Artists: Alexey Grachev and Sergey Komarov (CYLAND MediaArtLab)

There are two technologies of sound synthesis: digital and analog. If we are to forego serial solutions for any given synthesizer, we can find an infinite number of options for creation of sound forms, from simple oscillators to complex generative algorithms. The path of the authors is the ambition to achieve a sound minimalism and a continuity of creative process during the creation of musical compositions and forms where the choice comes down to the subjective tendency of each one to a certain sounding.

PATTERNS OF THE MIND

Curatorial text

“Medium is the message,” the famous phrase of Marshall McLuhan, written at the height of modernism and at the point of its conversion to post-modernity, has become so deeply imbedded in our psyche that we hardly notice that its relevance is challenged by today’s artistic climate. Today, we are surrounded by and constantly bombarded with so many messages in numerous media – digital and analog, traditional and state-of-the-art – that the message of any particular medium becomes diluted and interrupted having to compete for attention with other media.

With the explosion of globalization and cutting-edge communication tools, there has been an emergence of the phenomenon of digital tribalism when artists unite into groups not on the grounds of geography, but rather according to their interests.

The predominant characteristic of art tribes throughout time has been the need to share and to communicate ideas, thoughts, observations and views. Digital networks achieve this objective by connecting like-minded members of such new tribes across the continents. As the principal players move around the arena, a self-assembled dynamic network structure emerges that no single player can control. As an example, one could cite Rhizome as a global community that not only unites digital artists, but also aggressively promotes subcategories of the electronic tribes. Just to mention a few: “An internet art aesthetic phenomenon that invokes a pastiche of imagery that ranges from motifs drawn from classical antiquity to computer-generated animation”, “Technology connects us to porn, our partners, and whatever other bodies we might desire”, and here comes the digital age anarchy presented by Simon Poulter in his paper “Anarchy and the Big Society Machine”: «Anarchism in an electronic age defies definition and will always tend towards sets of values or ways of thinking and doing that evolve from tensions in the individual and collective process. We could say that in this respect anarchism is defined as useful tension between community (or state) and self…»

Let us consider the fact that the tribalization through electronic media not just impacted artists who are interested in the digital media, but it also changed the social behavior of the entire art community.
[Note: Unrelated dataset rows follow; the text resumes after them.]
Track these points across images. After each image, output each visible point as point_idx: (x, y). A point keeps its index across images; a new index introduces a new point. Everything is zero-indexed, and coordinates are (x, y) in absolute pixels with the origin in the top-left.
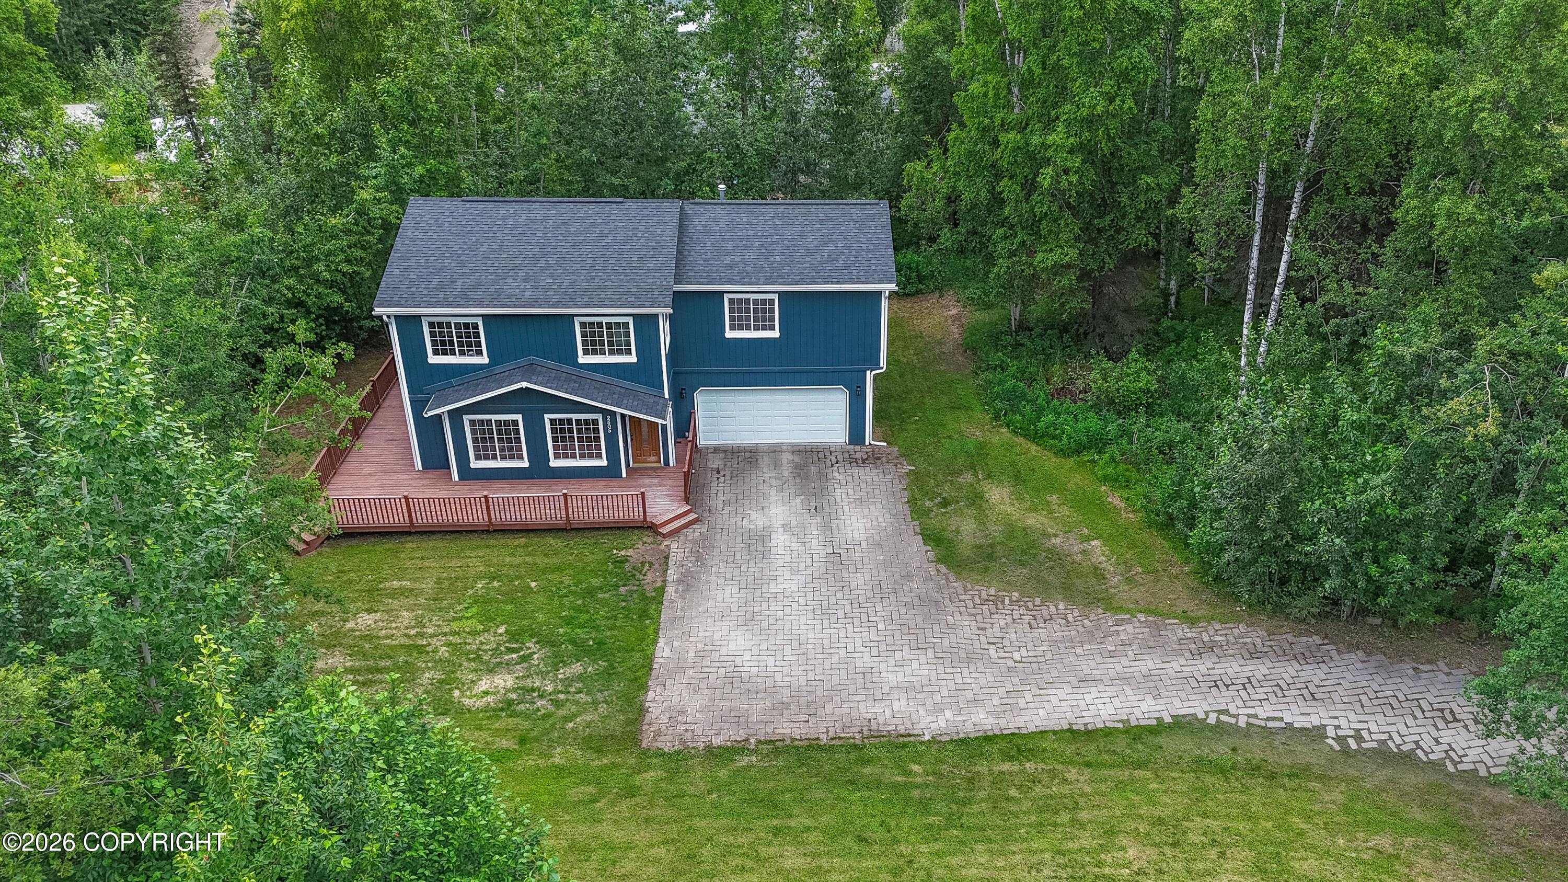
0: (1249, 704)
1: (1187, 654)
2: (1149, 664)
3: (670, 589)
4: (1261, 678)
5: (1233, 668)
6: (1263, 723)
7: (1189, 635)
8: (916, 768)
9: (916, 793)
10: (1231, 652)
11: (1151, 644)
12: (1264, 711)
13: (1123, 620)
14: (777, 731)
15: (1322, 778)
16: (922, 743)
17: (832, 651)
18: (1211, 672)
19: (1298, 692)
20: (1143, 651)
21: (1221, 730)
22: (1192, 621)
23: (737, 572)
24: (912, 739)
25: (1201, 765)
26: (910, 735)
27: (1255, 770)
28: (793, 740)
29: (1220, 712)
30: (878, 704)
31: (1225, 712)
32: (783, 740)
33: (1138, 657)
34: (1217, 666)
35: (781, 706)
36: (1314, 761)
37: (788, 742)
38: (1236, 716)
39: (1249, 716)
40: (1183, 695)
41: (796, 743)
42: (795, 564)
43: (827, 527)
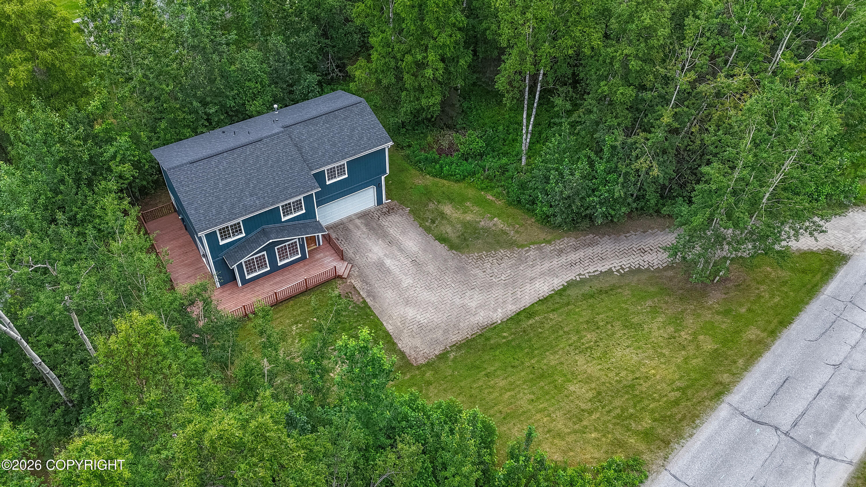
0: (585, 268)
1: (556, 256)
2: (547, 265)
3: (368, 300)
4: (583, 257)
5: (573, 256)
6: (593, 274)
7: (552, 248)
8: (505, 334)
9: (513, 343)
10: (568, 250)
11: (542, 257)
12: (591, 269)
13: (527, 250)
14: (453, 340)
15: (620, 287)
16: (500, 324)
17: (445, 302)
18: (567, 260)
19: (597, 258)
20: (542, 260)
21: (583, 282)
22: (549, 242)
23: (385, 282)
24: (495, 324)
25: (586, 297)
26: (494, 323)
27: (600, 292)
28: (460, 341)
30: (476, 316)
31: (580, 275)
32: (457, 343)
33: (542, 263)
34: (567, 257)
35: (446, 331)
36: (615, 282)
37: (459, 343)
38: (584, 275)
39: (588, 273)
40: (564, 273)
41: (462, 342)
42: (403, 271)
43: (401, 250)
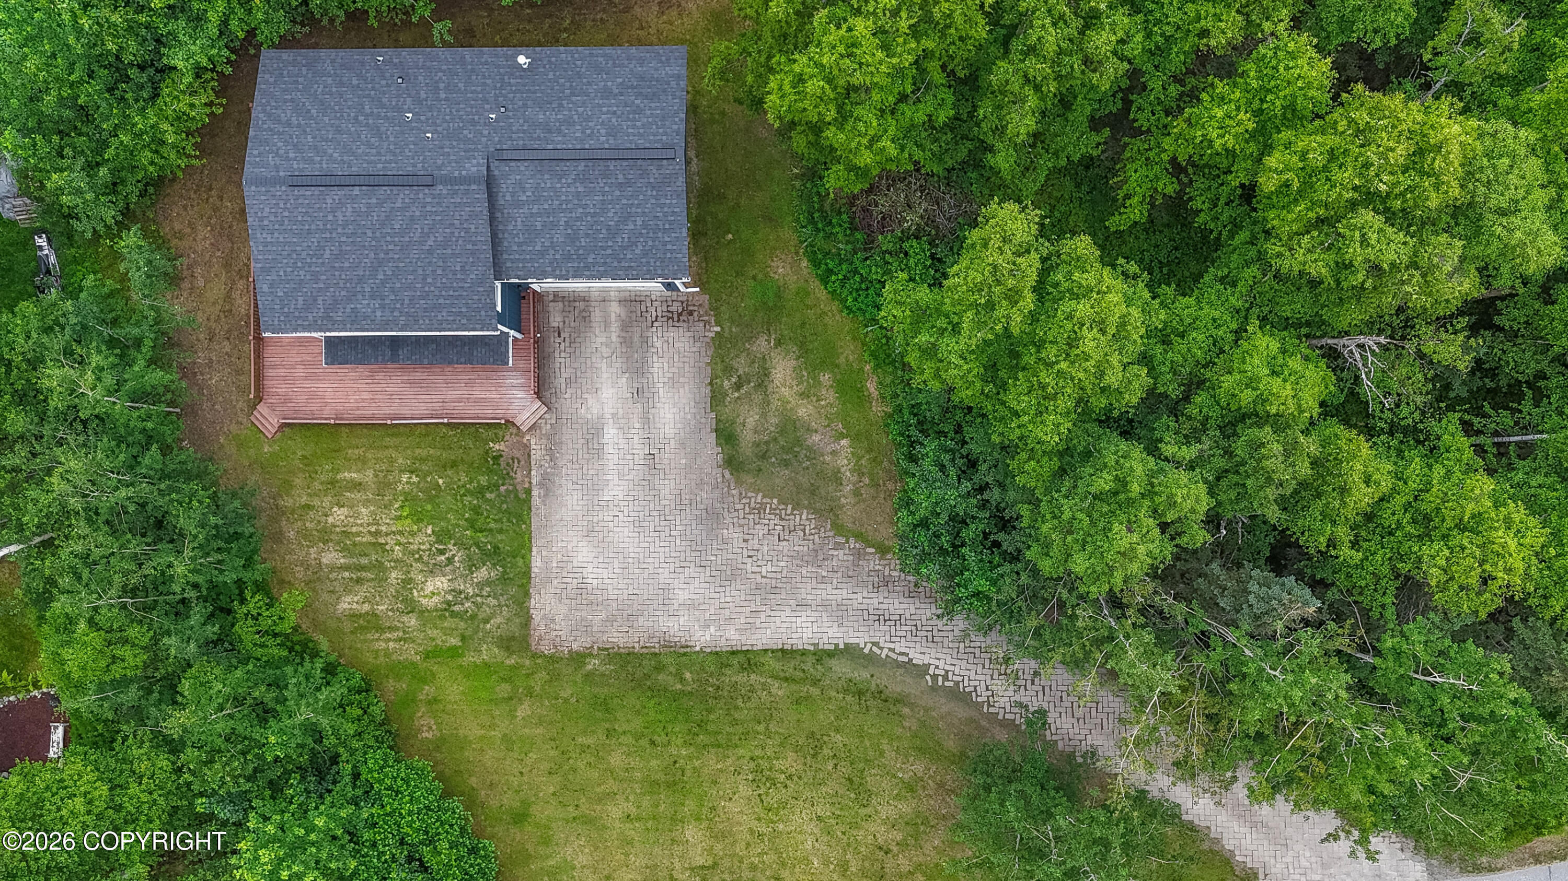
0: (893, 639)
2: (844, 593)
3: (535, 493)
5: (896, 605)
8: (688, 676)
9: (685, 700)
12: (900, 647)
13: (840, 543)
14: (610, 640)
15: (912, 706)
16: (694, 653)
17: (645, 565)
18: (881, 606)
19: (926, 634)
20: (844, 580)
21: (871, 659)
22: (884, 551)
23: (580, 473)
25: (849, 687)
26: (688, 647)
27: (878, 694)
28: (619, 647)
29: (874, 644)
30: (673, 618)
31: (877, 644)
33: (840, 586)
34: (886, 601)
35: (611, 618)
36: (913, 692)
37: (616, 649)
38: (881, 649)
39: (890, 649)
40: (856, 624)
41: (621, 650)
42: (620, 467)
43: (646, 420)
In this day and age, it is unlikely that somebody would subscribe to a publication that lists art competitions, grants or festivals when it is possible to obtain this information by clicking on your computer screen. In such a manner, the networking becomes a part of traditional art communities.

Digital networks have taken tribal behavior to a whole new level of collective consciousness: dynamic self-assembling tribes that come into existence almost instantaneously. Human civilization has gone from local to national and from national to trans-national tribal behavior and congregation enabled by digital catalysts.

On the other hand, in our post-post-modern epoch, McLuhan’s other insight becomes important, which is that once the media do the job of man’s individuation and alteration of his environment by “evoking in us their unique ratios of sense perceptions,” what counts is the ability to choose among them to communicate the message. Medium matters, but only up to a point, as a conduit for the message. Patterns of the Mind is an exhibition about the primacy of the artist’s message, in which any medium is only a tool to carry it across.